Ama bazen bunlar da yetmez. Bunların yetmediğini Türk kamuoyu Oktar Babuna örneğiyle öğrendi. Oktar Babuna kan kanseriydi. Doktordu. Tedavisini eksiksiz uyguluyordu. İyileşebilmek için gereksinim duyduğu şey ilik nakliydi. Ama bu o kadar da kolay değildi.
Babuna'nın aile bireyleri arasında ilik naklini gerçekleştirmek için gerekli doku testleri yaptırıldı, uygun doku bulunamadı.

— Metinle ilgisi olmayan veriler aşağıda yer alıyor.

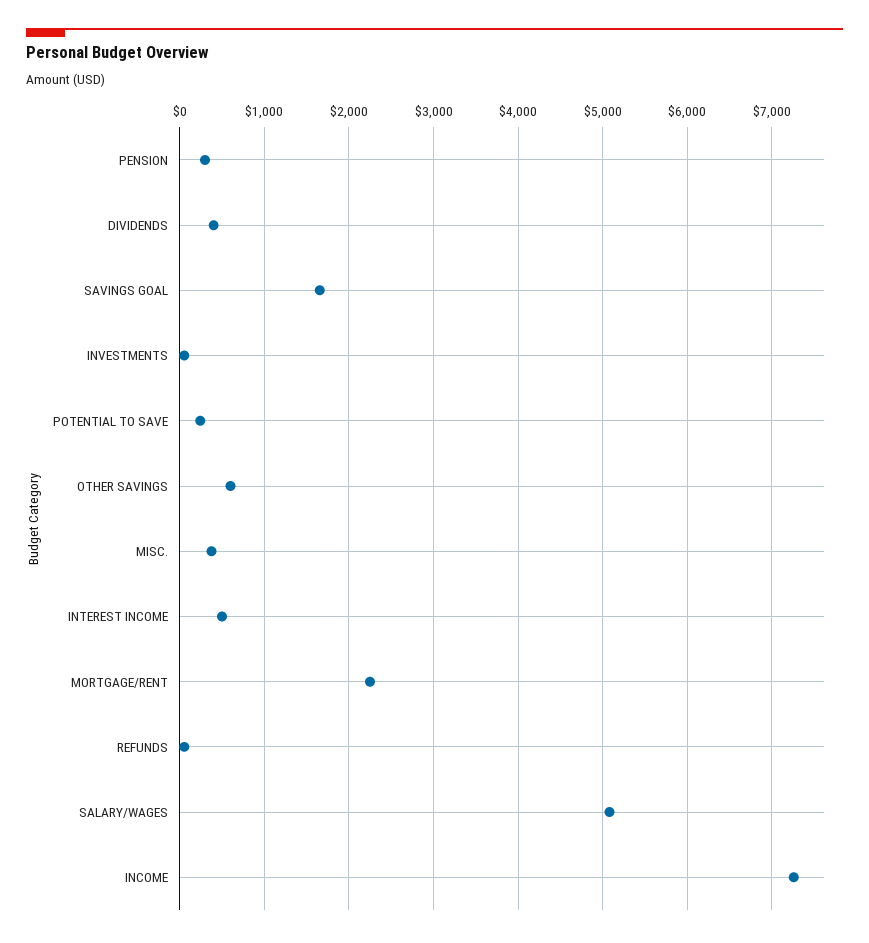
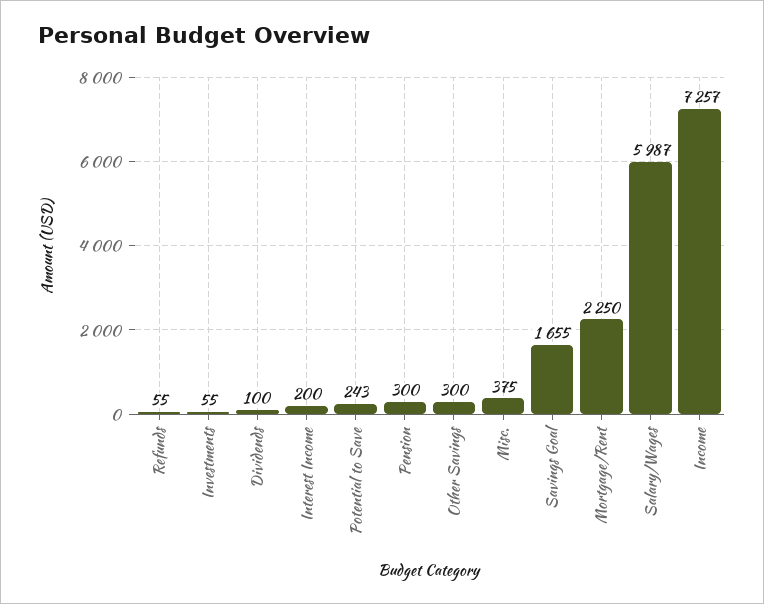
  {
    "PENSION": 300,
-   "DIVIDENDS": 400,
+   "DIVIDENDS": 100,
    "SAVINGS GOAL": 1655,
    "INVESTMENTS": 55,
    "POTENTIAL TO SAVE": 243,
-   "OTHER SAVINGS": 600,
+   "OTHER SAVINGS": 300,
    "MISC.": 375,
-   "INTEREST INCOME": 500,
+   "INTEREST INCOME": 200,
    "MORTGAGE/RENT": 2250,
    "REFUNDS": 55,
-   "SALARY/WAGES": 5100,
+   "SALARY/WAGES": 5987,
    "INCOME": 7257
  }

3 milyon 800 bin kişinin kayıtlı olduğu Dünya İlik Bankası tarandı, kendisine 6/6 uygunluğunda doku bulunamadı. Babuna ABD'de tedavi oluyordu ve doktorları uygun dokunun kendi vatandaşları arasından daha kolay bulunabileceğini söylüyorlardı. Babuna Türkiye'de o güne kadar 2 bin kişiye ait doku grupları bilgisinin mevcut olduğunu öğrendi. Bu yetersiz sayı Babuna ailesini ve arkadaşlarını harekete geçirdi. Babuna'nın, Türkiye koşullarında uygun bir doku bulunabilmesi için yıllarca beklemesi gerekiyordu ama Babuna'nın o kadar zamanı yoktu.
Sonuçta Babuna'nın ailesi ve arkadaşları medya desteğiyle kampanya başlattılar. Kampanya yalnızca Babuna için değil, tüm lösemi hastaları için bir adım atılmasını sağladı.